## Description of the task
Examine the records below and count how many lines contain the string "size". Give only the number.

## Dataset entries
_ _ _ _ _
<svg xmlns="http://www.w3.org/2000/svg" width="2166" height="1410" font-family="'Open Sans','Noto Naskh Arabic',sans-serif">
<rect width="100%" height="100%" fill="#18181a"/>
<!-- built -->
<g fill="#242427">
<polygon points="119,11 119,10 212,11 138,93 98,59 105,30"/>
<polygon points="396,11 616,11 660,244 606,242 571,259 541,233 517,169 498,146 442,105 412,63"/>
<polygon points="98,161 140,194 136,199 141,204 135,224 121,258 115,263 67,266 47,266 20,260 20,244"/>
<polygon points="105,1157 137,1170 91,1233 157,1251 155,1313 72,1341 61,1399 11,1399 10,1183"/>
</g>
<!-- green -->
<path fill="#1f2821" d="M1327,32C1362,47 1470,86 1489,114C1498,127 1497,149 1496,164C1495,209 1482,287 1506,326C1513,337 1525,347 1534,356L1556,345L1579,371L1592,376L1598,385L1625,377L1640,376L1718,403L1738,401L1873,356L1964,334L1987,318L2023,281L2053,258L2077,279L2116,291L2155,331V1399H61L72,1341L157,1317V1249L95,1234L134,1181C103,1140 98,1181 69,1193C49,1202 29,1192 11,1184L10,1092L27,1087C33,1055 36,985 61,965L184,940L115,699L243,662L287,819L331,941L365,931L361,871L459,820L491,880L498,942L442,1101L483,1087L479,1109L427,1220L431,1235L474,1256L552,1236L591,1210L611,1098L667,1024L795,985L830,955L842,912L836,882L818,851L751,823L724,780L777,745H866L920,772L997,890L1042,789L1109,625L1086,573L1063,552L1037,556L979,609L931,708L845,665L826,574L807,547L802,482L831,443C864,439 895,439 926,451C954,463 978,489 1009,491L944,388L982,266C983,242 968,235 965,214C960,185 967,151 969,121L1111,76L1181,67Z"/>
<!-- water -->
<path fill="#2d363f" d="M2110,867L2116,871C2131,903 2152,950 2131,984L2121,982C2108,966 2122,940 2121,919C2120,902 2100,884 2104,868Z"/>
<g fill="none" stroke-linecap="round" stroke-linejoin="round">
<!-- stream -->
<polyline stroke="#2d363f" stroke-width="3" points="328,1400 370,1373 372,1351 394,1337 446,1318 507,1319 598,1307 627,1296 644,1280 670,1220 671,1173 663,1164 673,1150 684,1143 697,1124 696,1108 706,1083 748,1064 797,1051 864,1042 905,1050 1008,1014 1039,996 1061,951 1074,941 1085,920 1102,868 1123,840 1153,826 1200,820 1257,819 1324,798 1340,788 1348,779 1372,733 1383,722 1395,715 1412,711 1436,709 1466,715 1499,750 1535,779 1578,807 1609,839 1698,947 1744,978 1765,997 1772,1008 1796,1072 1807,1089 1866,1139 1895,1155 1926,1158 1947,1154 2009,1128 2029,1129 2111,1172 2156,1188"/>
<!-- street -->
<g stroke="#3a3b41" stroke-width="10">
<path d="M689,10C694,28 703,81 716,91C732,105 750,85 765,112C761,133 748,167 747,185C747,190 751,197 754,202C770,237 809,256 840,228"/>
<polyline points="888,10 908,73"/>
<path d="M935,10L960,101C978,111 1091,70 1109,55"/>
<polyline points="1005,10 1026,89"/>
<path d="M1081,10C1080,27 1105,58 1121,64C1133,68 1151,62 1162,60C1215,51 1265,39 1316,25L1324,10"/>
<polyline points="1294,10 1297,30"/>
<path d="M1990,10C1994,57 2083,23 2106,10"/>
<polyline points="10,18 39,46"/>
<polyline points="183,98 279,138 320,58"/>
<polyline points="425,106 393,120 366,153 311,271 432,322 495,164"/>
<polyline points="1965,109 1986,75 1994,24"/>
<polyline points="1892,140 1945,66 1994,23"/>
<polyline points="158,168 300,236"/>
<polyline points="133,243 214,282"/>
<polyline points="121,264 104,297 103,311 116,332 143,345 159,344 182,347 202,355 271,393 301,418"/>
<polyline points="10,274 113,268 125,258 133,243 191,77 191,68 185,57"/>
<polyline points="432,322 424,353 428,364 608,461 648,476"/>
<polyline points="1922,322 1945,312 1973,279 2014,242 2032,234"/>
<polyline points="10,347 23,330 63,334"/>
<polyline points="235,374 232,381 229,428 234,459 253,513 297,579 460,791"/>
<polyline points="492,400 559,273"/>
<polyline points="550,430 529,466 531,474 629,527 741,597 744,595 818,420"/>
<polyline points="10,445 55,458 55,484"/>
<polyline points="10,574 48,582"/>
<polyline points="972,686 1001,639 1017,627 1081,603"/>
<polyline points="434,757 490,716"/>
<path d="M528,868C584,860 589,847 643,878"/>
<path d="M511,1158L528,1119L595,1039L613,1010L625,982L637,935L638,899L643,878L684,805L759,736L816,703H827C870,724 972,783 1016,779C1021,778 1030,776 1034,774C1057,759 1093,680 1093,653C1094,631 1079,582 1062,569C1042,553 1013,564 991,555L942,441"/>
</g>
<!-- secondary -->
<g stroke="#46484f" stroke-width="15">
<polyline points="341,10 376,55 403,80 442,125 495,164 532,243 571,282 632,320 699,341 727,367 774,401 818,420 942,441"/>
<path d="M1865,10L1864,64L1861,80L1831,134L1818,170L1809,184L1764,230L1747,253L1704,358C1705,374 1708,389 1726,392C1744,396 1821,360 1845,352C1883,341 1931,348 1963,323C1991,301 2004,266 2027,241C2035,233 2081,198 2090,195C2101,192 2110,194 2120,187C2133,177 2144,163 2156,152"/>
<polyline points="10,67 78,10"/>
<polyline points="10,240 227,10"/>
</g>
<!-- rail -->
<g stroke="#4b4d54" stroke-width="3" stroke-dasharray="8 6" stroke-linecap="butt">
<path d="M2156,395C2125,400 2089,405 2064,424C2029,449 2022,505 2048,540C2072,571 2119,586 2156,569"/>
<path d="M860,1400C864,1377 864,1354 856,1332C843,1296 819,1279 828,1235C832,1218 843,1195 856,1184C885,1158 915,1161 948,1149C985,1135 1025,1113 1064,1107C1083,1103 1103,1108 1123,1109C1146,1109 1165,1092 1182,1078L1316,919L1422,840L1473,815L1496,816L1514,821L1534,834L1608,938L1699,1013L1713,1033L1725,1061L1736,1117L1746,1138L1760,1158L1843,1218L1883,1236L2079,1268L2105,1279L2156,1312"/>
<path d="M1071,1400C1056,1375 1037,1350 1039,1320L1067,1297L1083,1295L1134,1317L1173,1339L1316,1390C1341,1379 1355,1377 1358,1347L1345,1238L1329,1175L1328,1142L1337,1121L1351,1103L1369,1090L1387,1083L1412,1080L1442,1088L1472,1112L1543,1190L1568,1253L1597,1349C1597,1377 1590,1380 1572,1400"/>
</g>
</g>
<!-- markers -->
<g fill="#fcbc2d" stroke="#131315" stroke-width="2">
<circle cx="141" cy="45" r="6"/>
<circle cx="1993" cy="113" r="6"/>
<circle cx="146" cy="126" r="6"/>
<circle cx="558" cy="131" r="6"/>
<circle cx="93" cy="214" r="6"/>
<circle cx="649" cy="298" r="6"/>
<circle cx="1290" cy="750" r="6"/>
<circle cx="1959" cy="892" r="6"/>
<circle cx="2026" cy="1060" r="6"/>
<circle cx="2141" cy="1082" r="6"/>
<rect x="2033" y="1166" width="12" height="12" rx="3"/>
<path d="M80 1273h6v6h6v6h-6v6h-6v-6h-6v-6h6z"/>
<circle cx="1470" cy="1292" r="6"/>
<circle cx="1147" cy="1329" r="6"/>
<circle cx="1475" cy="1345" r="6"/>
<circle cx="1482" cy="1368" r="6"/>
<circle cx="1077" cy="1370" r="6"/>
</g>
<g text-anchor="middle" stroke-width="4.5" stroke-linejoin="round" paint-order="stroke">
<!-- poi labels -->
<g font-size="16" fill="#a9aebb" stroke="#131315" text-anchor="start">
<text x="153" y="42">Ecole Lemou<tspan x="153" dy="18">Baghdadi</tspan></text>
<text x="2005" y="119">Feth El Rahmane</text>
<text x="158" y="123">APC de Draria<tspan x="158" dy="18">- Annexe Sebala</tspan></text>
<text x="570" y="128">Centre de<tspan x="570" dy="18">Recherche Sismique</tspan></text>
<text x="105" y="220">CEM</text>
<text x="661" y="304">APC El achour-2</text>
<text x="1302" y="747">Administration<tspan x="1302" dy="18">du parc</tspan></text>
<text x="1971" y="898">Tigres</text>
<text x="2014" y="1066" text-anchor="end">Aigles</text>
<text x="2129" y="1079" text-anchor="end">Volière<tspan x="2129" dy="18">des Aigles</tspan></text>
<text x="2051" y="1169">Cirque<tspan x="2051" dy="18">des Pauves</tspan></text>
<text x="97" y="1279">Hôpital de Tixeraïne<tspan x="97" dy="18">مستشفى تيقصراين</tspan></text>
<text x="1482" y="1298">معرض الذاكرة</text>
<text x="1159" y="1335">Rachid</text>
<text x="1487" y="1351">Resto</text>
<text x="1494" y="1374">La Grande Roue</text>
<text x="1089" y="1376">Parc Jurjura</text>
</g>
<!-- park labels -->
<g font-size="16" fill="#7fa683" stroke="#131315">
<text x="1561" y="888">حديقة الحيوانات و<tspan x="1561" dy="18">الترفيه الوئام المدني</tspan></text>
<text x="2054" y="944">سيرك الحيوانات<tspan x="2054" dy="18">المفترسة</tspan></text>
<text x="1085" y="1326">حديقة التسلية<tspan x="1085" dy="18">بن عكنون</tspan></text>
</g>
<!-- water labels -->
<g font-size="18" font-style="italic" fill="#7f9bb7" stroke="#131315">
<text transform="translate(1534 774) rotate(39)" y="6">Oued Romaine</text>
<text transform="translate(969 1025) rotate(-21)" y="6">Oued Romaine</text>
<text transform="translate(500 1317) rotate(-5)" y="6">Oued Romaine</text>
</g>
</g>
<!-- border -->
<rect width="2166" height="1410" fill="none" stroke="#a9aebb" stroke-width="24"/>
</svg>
_ _ _ _ _
## Finished task
3